Local News

Prince of Wales plane crash victims identified

Investigators continue to look into the cause of Wednesday’s plane crash on Prince of Wales Island, which injured the four men on board, three seriously. Alaska State Troopers have identified the victims from the crash near Lake Galea.

Clint Johnson, senior air safety investigator with the National Transportation Safety Board, told KRBD that the pilot sent out a distress signal between 11:30 a.m. and noon. The plane crashed shortly before the pilot attempted an emergency landing in the lake.

Johnson says not much else is known at this point about the cause of the crash.

“All we know right now is that it started with a partial loss of engine power, but beyond that we don’t know exactly how the whole thing came together,” Johnson says. “That’s obviously what we’re going to be looking at during the investigation.”

The chartered flight, which was operated by Promech Air of Ketchikan, was on its way to Shipley Bay on Kosciusko Island. The de Havilland Beaver was piloted by Charlie Kenlin of Florida. The passengers, all from Washington, were identified by Alaska State Troopers as Martin and Michael Lakey, along with Rich Webster.

The Coast Guard rescue operation was coordinated by Air Station Sitka, which made two helicopter trips to evacuate the pilot and passengers. The Klawock Volunteer Fire Department aided in the operation; the fireman in charge of that rescue crew confirmed to KRBD that the crash site was inaccessible by road. He also says that Promech Air sent another floatplane to aid in the operation.

Alaska State Troopers Spokeswoman Megan Peters says that agency cooperation is normal when responding to emergencies in Alaska’s rugged terrain.

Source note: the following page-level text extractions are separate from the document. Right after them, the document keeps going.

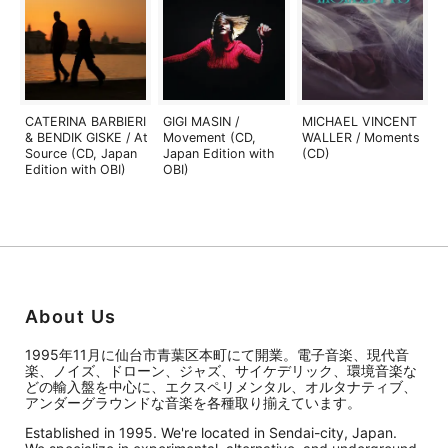
CATERINA BARBIERI
GIGI MASIN /
MICHAEL VINCENT
& BENDIK GISKE / At
Movement (CD,
WALLER / Moments
Source (CD, Japan
Japan Edition with
(CD)
Edition with OBI)
OBI)
About Us
1995年11月に仙台市青葉区本町にて開業。電子音楽、現代音
楽、ノイズ、ドローン、ジャズ、サイケデリック、環境音楽な
どの輸入盤を中心に、エクスペリメンタル、オルタナティブ、
アンダーグラウンドな音楽を各種取り揃えています。
Established in 1995. We're located in Sendai-city, Japan.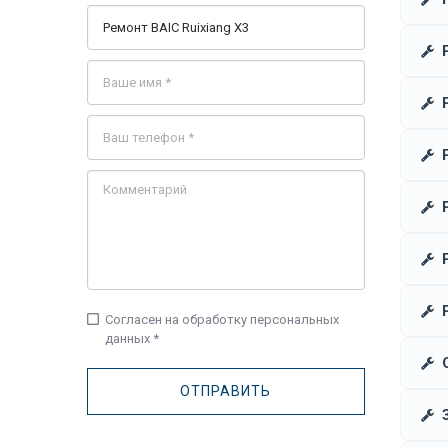
check_box_outline_blank
Согласен на обработку персональных
данных *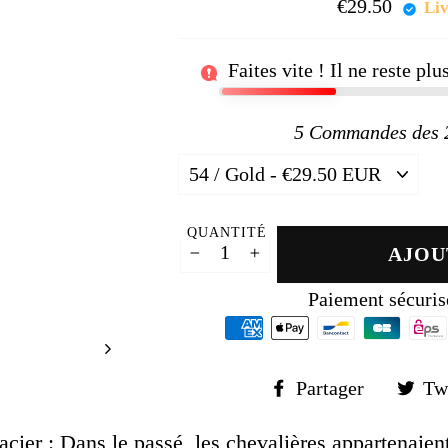
□
€29.50
Prix
Liv
régul
Faites vite ! Il ne reste pl
5
Commandes des 24
QUANTITÉ
AJOU
−
+
Paiement sécuris
Partager
Partager
Tw
sur
Faceboo
acier :
Dans le passé, les chevalières appartenaient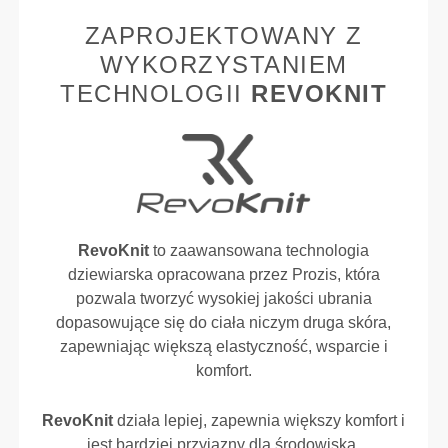
ZAPROJEKTOWANY Z
WYKORZYSTANIEM
TECHNOLOGII
REVOKNIT
RevoKnit
to zaawansowana technologia
dziewiarska opracowana przez Prozis, która
pozwala tworzyć wysokiej jakości ubrania
dopasowujące się do ciała niczym druga skóra,
zapewniając większą elastyczność, wsparcie i
komfort.
RevoKnit
działa lepiej, zapewnia większy komfort i
jest bardziej przyjazny dla środowiska.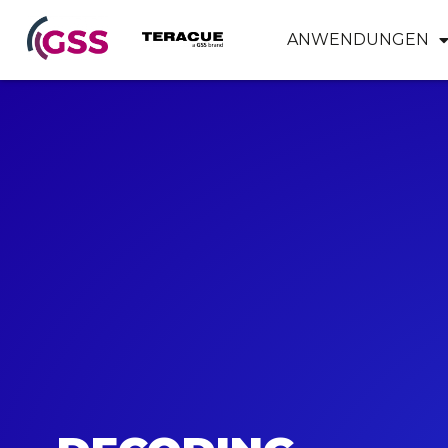
ANWENDUNGEN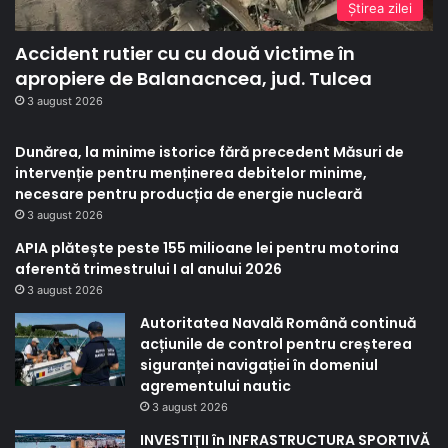
Ştirea zilei
Accident rutier cu cu două victime în
apropiere de Balanacncea, jud. Tulcea
3 august 2026
Dunărea, la minime istorice fără precedent Măsuri de
intervenție pentru menținerea debitelor minime,
necesare pentru producția de energie nucleară
3 august 2026
APIA plătește peste 155 milioane lei pentru motorina
aferentă trimestrului I al anului 2026
3 august 2026
Autoritatea Navală Română continuă
acțiunile de control pentru creșterea
siguranței navigației în domeniul
agrementului nautic
3 august 2026
INVESTIȚII în INFRASTRUCTURA SPORTIVĂ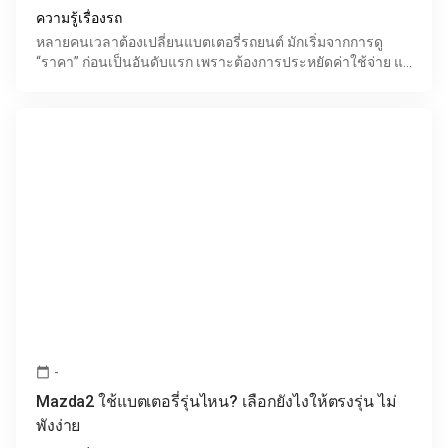
ความรู้เรื่องรถ
หลายคนเวลาต้องเปลี่ยนแบตเตอรี่รถยนต์ มักเริ่มจากการดู
“ราคา” ก่อนเป็นอันดับแรก เพราะต้องการประหยัดค่าใช้จ่าย แต่
ในความจริงแล้ว แบตเตอรี่ที่ราคาถูกที่สุด อาจไม่ใ
-
calendar_today
Mazda2 ใช้แบตเตอรี่รุ่นไหน? เลือกยังไงให้ตรงรุ่น ไม่
พังง่าย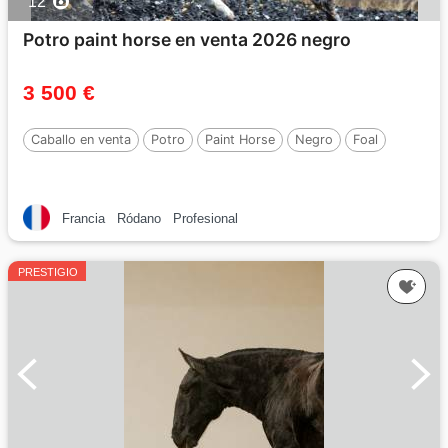
12
Potro paint horse en venta 2026 negro
3 500 €
Caballo en venta
Potro
Paint Horse
Negro
Foal
Francia
Ródano
Profesional
PRESTIGIO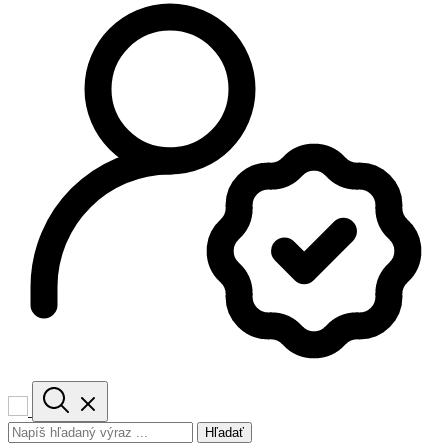
Hľadať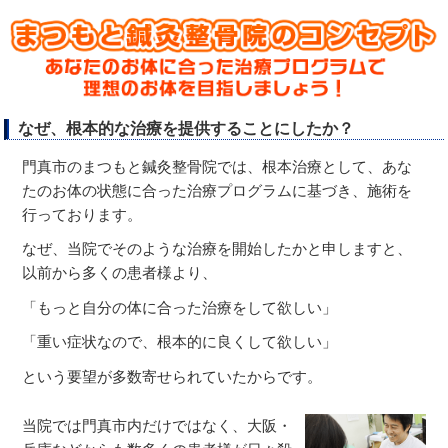
なぜ、根本的な治療を提供することにしたか？
門真市のまつもと鍼灸整骨院では、根本治療として、あな
たのお体の状態に合った治療プログラムに基づき、施術を
行っております。
なぜ、当院でそのような治療を開始したかと申しますと、
以前から多くの患者様より、
「もっと自分の体に合った治療をして欲しい」
「重い症状なので、根本的に良くして欲しい」
という要望が多数寄せられていたからです。
当院では門真市内だけではなく、大阪・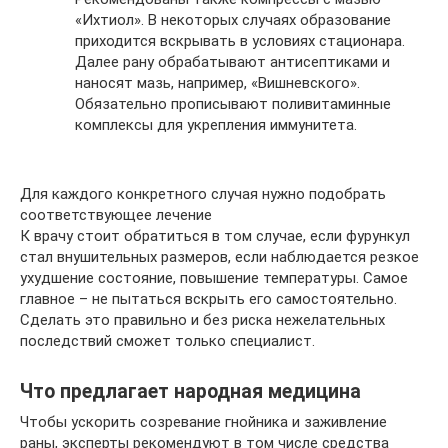
«Ихтиол». В некоторых случаях образование
приходится вскрывать в условиях стационара.
Далее рану обрабатывают антисептиками и
наносят мазь, например, «Вишневского».
Обязательно прописывают поливитаминные
комплексы для укрепления иммунитета.
Для каждого конкретного случая нужно подобрать
соответствующее лечение
К врачу стоит обратиться в том случае, если фурункул
стал внушительных размеров, если наблюдается резкое
ухудшение состояние, повышение температуры. Самое
главное – не пытаться вскрыть его самостоятельно.
Сделать это правильно и без риска нежелательных
последствий сможет только специалист.
Что предлагает народная медицина
Чтобы ускорить созревание гнойника и заживление
раны, эксперты рекомендуют в том числе средства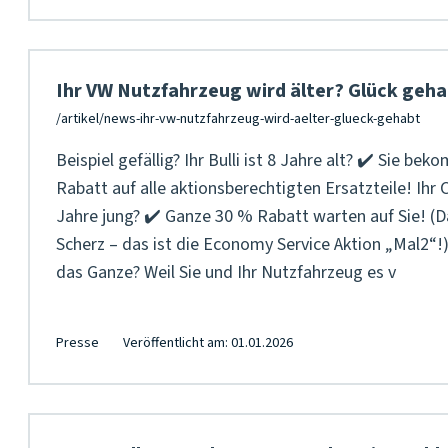
Ihr VW Nutzfahrzeug wird älter? Glück geha
Beispiel gefällig? Ihr Bulli ist 8 Jahre alt? ✔️ Sie b
Rabatt auf alle aktionsberechtigten Ersatzteile! Ihr 
Jahre jung? ✔️ Ganze 30 % Rabatt warten auf Sie! (Da
Scherz – das ist die Economy Service Aktion „Mal2“
das Ganze? Weil Sie und Ihr Nutzfahrzeug es v
Presse
Veröffentlicht am: 01.01.2026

“It’s not uncommon for us to work with other agencies in order to help people in the backcountry of Alaska, whether it’s the Coast Guard, the Rescue Coordination Center, Civil Air Patrol,” says Peters. “Alaska is a really small community when it comes to search and rescues and going out and getting the people that need help.”

The Ketchikan Medical Center did not return a call seeking comment on the status of the crash victims.

A representative from the Coast Guard’s Air Station Sitka said that the crew involved with the rescue spent the night in Ketchikan. They were on their way back to Sitka Thursday.